The overall incidence of different immunophenotypic aberrancies among the 44 MF/SS patients is summarized in Table 1. We noted abnormal expression levels of CD3 by flow cytometry in 34% of patients; tumor cells were dimmer for CD3 than normal T-cell levels in 11 patients, brighter than normal for CD3 in 2 patients (Fig. 1A) and completely negative for CD3 in 2 patients. Similarly, abnormal levels of CD4 expression were seen in 24 (54%) patients (21 dimmer, 1 brighter, 2 negative) (Fig. 1B). Coexpression of CD4 and CD8 was seen in tumor cells from 2 patients. In 17% of patients, tumor cells showed both CD3 and CD4 aberrancies, however the magnitude of these changes were not highly correlated when graded as negative (0), dim (1), normal (2) or bright (3) (R value = .23).
Table 1.
Aberrancy | CD3 | CD4 | CD5* | CD7 | CD8 | CD26 | CD45* | TCR* |
% of cases | 34% | 54% | 25% | 61% | 5% | 86% | 40% | 31% |
cases tested | 15/44 | 24/44 | 5/20 | 27/44 | 2/44 | 38/44 | 4/10 | 6/19 |
*Markers tested on only a subset of cases.

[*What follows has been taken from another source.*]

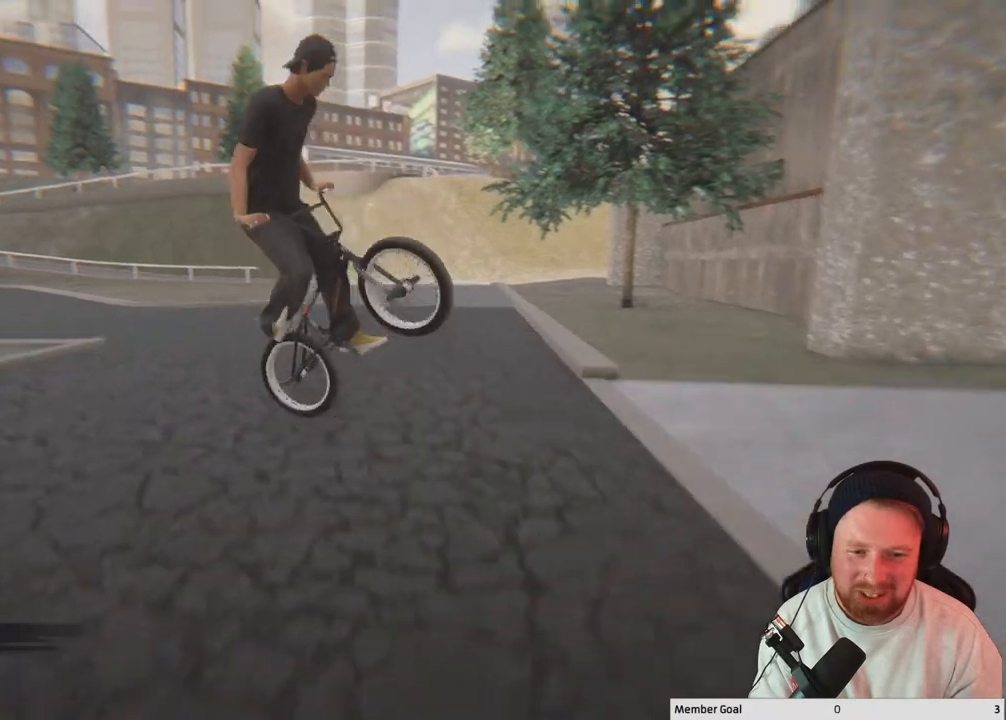
{"buttons": [], "left_stick": "up-left", "right_stick": "center", "events": [[83, "R1", "up"], [117, "left_stick", "center"], [117, "right_stick", "center"], [217, "left_stick", "left"], [283, "left_stick", "up-left"]]}
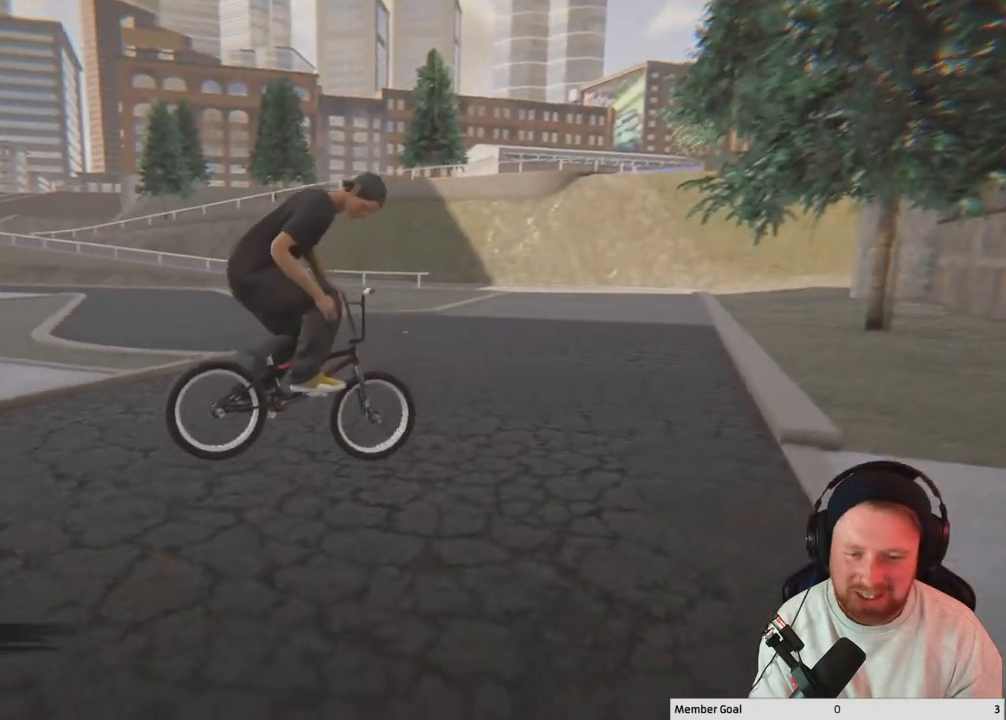
{"buttons": [], "left_stick": "up-left", "right_stick": "center", "events": [[200, "left_stick", "center"], [350, "left_stick", "up-left"]]}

In a subset of cases tested, abnormalities in the dimmer expression level of CD 45 were seen in 4 of 10 (40%) cases (Fig. 1A). T-cell receptor-alpha/beta (TCR-α/β) expression levels were determined in 19 cases and was 100% correlated with CD3 expression, in that dim TCR-α/β expression in 3 cases was associated with dim CD3 and TCR-α/β was negative in the 2 cases that showed absence of surface CD3. CD5 expression was abnormal in 5 of 20(25%), of tested cases (dimmer in 4, brighter in 1), by standard analysis. However, the level of CD5 expression in T-cells was typically variable and careful cluster analysis in 5 additional cases identified discrete CD5-dim tumor cell populations.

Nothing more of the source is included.